Côte d’Ivoire : les élèves de la République
En juillet, le président décidait de rendre l’école obligatoire pour tous les enfants de 6 à 16 ans. Reportage dans ces établissements qui vont former les citoyens de demain.
Côte d’Ivoire : c’est déjà demain
En 2020, une nouvelle génération d’hommes et de femmes, aux profils forcément différents, va devoir prendre ces responsabilités. Tour d’horizon de ces forces montantes qui feront la Côte d’Ivoire de demain.
Ce lundi matin, la cour du groupe scolaire Habitat, dans le quartier populaire d’Adjamé, ressemble à une fourmilière. Lors de la traditionnelle levée des couleurs, réinstaurée en 2013, les enfants chantent L’Abidjanaise, l’hymne national : « Tes fils, chère Côte d’Ivoire / Fiers artisans de ta grandeur / Tous rassemblés et pour ta gloire / Te bâtiront dans le bonheur / Fiers Ivoiriens ! »
À l’école obligatoire pour tous, pas de différences ethniques ou religieuses, tout le monde reçoit un même enseignement, laïc, avec une nouvelle matière : l’éducation aux droits de l’homme et à la citoyenneté. « Notre mission éducatrice pose la première pierre de la réconciliation nationale, clame Andji Yapi, le directeur. Et non seulement notre méthode d’apprentissage par les compétences met l’accent sur l’éthique, mais elle tente aussi de détecter les talents de chacun. »
L’école pour tous, de 6 à 16 ans
C’est avec cette idée d’offrir à la jeunesse une chance d’avenir meilleur qu’en juillet le président, Alassane Dramane Ouattara, a promis l’école pour tous les enfants de 6 à 16 ans. À la rentrée de septembre, près de 3 millions de kits scolaires (livres, stylos, cahiers) ont été distribués dans tout le pays, pour une valeur de plus de 10,4 milliards de F FCA (plus de 15,8 millions d’euros). Désormais, les parents qui refusent d’inscrire leur progéniture à l’école encourent une peine de prison de deux à six mois ainsi qu’une amende de 50 000 à 500 000 F CFA.
Pour accompagner la mesure, le gouvernement octroie parallèlement des aides sociales aux parents qui ne peuvent plus compter sur le travail de leurs enfants. « Tout est gratuit, de l’enseignement à la cantine. Il y a même des cours de rattrapage le mercredi pour mettre à niveau ceux qui n’ont jamais été scolarisés », se félicite encore Andji Yapi.
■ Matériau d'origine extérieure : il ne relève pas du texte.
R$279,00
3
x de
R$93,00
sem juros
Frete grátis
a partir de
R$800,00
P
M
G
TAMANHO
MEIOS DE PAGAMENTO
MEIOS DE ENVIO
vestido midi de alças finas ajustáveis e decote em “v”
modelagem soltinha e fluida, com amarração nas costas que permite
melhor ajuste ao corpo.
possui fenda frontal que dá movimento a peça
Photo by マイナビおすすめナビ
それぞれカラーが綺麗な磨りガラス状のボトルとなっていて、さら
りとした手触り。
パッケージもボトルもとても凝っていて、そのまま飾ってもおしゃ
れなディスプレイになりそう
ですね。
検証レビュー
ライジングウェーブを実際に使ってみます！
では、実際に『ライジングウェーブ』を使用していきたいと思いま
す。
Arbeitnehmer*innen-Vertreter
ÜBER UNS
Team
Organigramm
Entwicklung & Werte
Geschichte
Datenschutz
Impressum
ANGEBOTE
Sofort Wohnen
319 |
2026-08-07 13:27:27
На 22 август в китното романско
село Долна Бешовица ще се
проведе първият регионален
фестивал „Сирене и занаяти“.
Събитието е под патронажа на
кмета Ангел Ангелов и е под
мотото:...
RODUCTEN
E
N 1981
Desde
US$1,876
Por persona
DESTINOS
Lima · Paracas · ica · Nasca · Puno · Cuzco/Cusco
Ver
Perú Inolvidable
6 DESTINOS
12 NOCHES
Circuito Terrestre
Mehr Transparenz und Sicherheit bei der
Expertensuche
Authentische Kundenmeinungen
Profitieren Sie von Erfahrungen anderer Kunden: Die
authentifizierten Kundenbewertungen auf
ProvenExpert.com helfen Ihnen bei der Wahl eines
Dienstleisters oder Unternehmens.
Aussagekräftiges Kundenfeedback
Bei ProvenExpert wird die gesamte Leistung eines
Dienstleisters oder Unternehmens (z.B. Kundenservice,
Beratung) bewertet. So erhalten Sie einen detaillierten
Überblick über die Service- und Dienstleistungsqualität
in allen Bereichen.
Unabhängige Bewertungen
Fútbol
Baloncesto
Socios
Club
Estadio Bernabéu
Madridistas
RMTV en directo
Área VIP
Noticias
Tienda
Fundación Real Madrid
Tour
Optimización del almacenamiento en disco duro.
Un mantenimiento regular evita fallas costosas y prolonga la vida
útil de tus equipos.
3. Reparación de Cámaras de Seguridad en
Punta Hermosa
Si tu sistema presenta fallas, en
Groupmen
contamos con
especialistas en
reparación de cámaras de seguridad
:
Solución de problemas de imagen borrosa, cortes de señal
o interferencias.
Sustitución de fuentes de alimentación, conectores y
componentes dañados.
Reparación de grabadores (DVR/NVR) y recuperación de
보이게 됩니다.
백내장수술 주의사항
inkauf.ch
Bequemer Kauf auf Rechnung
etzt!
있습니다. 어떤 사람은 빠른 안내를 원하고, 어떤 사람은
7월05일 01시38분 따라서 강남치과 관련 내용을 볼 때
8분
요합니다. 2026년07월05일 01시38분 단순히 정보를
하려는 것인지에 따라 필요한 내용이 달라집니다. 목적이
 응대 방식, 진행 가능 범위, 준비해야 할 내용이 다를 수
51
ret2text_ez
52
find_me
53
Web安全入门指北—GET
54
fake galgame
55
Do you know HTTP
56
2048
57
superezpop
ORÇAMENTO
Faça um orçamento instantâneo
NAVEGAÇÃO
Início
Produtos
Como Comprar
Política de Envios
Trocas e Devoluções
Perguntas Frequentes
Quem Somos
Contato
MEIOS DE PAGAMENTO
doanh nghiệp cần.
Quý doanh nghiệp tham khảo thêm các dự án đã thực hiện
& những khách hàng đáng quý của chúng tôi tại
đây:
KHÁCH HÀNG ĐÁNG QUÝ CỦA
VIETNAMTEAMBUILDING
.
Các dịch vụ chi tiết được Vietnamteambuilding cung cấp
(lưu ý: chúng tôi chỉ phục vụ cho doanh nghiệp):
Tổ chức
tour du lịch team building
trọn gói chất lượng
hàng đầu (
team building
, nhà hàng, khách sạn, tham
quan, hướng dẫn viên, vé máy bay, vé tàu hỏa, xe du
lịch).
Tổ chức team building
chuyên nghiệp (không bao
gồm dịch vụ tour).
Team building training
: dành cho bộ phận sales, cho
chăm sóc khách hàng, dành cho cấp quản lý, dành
Au fond de la classe de CP1, Safiatou, 9 ans, fait partie de ces élèves-là. Elle dépasse d’une bonne tête ses camarades. Autrefois, elle travaillait dans la boutique de ses parents, aujourd’hui elle apprend à lire. « Nous avons constaté un engouement des jeunes filles pour l’école. En plus de s’instruire, elles se mettent à l’abri des grossesses précoces et des violences de tous types, se réjouit Kandia Camara, la ministre de l’Éducation nationale. C’est aussi un gage de paix pour l’avenir, car ces futures mères sont le ciment de la nation. » Pour cette rentrée 2015-2016, l’équilibre au niveau du taux d’admission par genre a presque été atteint, avec 81,37 % pour les filles et 82,72 % pour les garçons.
Le but est d’atteindre dans les prochaines années les 100 % de scolarisation sur tout le territoire, assure Kandia Camara
L’engouement féminin dont parle la ministre, on le retrouve aussi chez les maîtres élèves formés dans les Centres d’animation et de formation pédagogique (Cafop) dispersés dans tout le pays. À Grand-Bassam, par exemple, sur 173 d’entre eux, 93 sont des filles. Kousso Botchi, 36 ans, était autrefois commerciale dans une société de plantation d’hévéas ; elle suit désormais une formation accélérée d’enseignante. « Ce n’est pas le salaire qui a motivé ma décision, mais l’envie de participer à une mission : lutter contre l’analphabétisme, offrir un bagage intellectuel à des enfants afin de vivre plus tard en harmonie », dit-elle.
À une vingtaine de kilomètres de Grand-Bassam, au bout d’une plage difficile d’accès, une nouvelle école a vu le jour. Elle a été en partie financée et réalisée par les habitants du village. « Avec le soutien des familles et des chefs de village, nous construisons des établissements dans les coins les plus reculés du pays, précise Kandia Camara. Le but est d’atteindre dans les prochaines années les 100 % de scolarisation sur tout le territoire. »
Entre 2011 et 2015, plus de 15 000 salles de classe ont été construites, et 30 000 instituteurs ont été recrutés. Pour remplir ses objectifs, l’État ivoirien a accordé cette année la plus grande partie de son budget (22 %) au ministère de l’Éducation nationale. L’excellence, ça a un prix.